Work required >> Tally the lines of the data that include the word "QUẢNG". Only the number is to be returned.

[Records from a dataset]
[Start of Attachment]

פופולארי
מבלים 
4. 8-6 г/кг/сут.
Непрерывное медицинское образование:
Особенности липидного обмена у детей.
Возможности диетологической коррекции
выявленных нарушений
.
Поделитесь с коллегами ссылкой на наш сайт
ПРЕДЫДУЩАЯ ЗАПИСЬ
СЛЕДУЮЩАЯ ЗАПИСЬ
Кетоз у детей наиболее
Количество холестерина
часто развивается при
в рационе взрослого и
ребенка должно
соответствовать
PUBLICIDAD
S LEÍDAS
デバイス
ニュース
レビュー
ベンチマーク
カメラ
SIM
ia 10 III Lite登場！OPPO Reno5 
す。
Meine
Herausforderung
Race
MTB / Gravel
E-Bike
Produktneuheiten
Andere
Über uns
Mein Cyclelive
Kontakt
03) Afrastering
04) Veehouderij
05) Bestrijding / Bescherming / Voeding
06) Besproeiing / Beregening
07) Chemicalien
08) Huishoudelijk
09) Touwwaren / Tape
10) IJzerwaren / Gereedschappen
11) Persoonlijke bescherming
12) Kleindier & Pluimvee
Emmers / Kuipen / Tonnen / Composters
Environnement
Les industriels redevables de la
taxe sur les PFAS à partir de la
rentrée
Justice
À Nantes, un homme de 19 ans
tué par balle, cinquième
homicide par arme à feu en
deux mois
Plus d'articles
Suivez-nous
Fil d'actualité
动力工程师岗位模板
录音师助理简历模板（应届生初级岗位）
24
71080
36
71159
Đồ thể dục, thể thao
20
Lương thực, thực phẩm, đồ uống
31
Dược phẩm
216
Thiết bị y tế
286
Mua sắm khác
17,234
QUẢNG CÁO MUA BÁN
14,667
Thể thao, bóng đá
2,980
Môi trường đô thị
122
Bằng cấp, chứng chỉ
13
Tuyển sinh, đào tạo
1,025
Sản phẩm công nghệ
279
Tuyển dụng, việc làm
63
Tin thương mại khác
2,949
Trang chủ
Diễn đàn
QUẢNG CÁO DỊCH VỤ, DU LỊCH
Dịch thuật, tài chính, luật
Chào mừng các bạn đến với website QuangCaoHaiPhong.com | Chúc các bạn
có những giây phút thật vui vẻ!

[End of Attachment]

Expected answer >> 2